For well over a year now, two washer-machine sized twin spacecraft have been orbiting the moon, carrying out NASA’s Gravity Recovery and Interior Laboratory mission, also known as GRAIL. The twin spacecraft, named Ebb and Flow, have since created a high-resolution gravity field map of the moon, revealing to scientists its internal structure and composition in unprecedented detail.
The map is the highest resolution gravity field map of any celestial object in space, and it will help researchers better understand how Earth, Mars, Mercury, and other rocky planets formed and evolved in our solar system.
“What this map tells us is that more than any other celestial body we know of, the moon wears its gravity field on its sleeve,” said GRAIL principal investigator Maria Zuber of the Massachusetts Institute of Technology in Cambridge. “When we see a notable change in the gravity field, we can sync up this change with surface topography features such as craters, rilles or mountains.”
VIDEO CREDIT: NASA/JPL-Caltech/MIT/GSFC
The map reveals tectonic structures, craters, volcanic landforms, and other features that have never been observed in such detail. Ebb and Flow have shown that the moon has been pulverized by the leftover materials which built the solar system much harder than previously thought. Its gravity field is unique from any other terrestrial planet in the solar system. The bulk density of the moon’s highland crust is much lower than scientists had previously believed, which agrees with data obtained from samples returned to Earth by Apollo astronauts over 40 years ago. The lunar gravity field preserves a record of the moon’s violent history of impacts endured throughout its existence, and the map reveals fractures in the moon’s interior that extend into its deep crust, possibly even into its mantle.
“With our new crustal bulk density determination, we find that the average thickness of the moon’s crust is between 21 and 27 miles (34 and 43 kilometers), which is about 6 to 12 miles (10 to 20 kilometers) thinner than previously thought,” said GRAIL co-investigator Mark Wieczorek of the Institut de Physique du Globe de Paris. “With this crustal thickness, the bulk composition of the moon is similar to that of Earth. This supports models where the moon is derived from Earth materials that were ejected during a giant impact event early in solar system history.”

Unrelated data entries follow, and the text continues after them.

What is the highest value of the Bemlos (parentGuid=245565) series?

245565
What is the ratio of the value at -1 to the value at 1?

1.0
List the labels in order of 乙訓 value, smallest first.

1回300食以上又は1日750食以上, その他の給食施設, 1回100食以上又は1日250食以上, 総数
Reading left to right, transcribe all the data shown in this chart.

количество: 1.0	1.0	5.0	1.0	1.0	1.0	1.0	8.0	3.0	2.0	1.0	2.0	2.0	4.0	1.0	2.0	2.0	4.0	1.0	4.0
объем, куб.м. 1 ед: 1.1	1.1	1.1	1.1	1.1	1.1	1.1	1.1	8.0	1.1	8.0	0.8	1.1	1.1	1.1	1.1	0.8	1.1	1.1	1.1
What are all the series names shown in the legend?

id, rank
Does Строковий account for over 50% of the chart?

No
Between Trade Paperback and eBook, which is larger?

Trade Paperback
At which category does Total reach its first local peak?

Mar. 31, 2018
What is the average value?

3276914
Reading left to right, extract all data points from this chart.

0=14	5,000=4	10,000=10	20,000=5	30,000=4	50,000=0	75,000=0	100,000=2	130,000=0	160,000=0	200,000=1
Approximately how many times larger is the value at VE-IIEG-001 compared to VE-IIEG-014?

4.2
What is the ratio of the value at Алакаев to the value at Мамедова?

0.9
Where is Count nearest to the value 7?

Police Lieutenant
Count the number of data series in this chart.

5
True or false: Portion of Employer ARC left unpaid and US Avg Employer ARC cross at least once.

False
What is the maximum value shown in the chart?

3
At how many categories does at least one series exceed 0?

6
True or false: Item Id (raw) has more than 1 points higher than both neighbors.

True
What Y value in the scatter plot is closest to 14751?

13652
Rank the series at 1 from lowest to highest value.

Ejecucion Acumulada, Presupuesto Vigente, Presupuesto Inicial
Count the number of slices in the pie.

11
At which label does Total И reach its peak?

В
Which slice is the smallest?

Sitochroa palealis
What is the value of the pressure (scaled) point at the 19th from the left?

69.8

The twin GRAIL spacecraft, launched in September 2011 from Cape Canaveral Air Force Station in Florida, created the map by communicating with each other using radio signals to precisely define the distance between them as they orbit 34 miles above the lunar surface. They can measure the slightest change in distance from one another, down to a few microns—about the diameter of a red blood cell. Flying in formation at 3,600 mph in a near-polar, near-circular orbit, Ebb and Flow travel through an uneven gravity field, which causes slight changes in their speed. The change in speed by one spacecraft as a result of gravity can then be measured as a change in distance between the two vehicles by the other spacecraft. This technique is a first for any mission beyond Earth’s orbit. The Gravity Recovery and Climate Experiment (GRACE) mission has been using the same technique to map Earth’s gravity since 2002.
“We used gradients of the gravity field in order to highlight smaller and narrower structures than could be seen in previous datasets,” said Jeff Andrews-Hanna, a GRAIL guest scientist with the Colorado School of Mines in Golden. “This data revealed a population of long, linear, gravity anomalies, with lengths of hundreds of kilometers, crisscrossing the surface. These linear gravity anomalies indicate the presence of dikes, or long, thin, vertical bodies of solidified magma in the subsurface. The dikes are among the oldest features on the moon, and understanding them will tell us about its early history.”
The primary phase of the mission is now complete, and the extended mission will continue until December 17, with the two spacecraft continuing to collect gravity science about our moon as they gradually lower their orbital altitude.
“Next time you look up and see the moon, you might want to take a second and think about our two little spacecraft flying formation, zooming from pole to pole at 3,600 mph,” says David Lehman, GRAIL project manager at NASA’s Jet Propulsion Laboratory. “They’re up there, working together, flying together, getting the data our scientists need. As far as I’m concerned, they’re putting on quite a show.”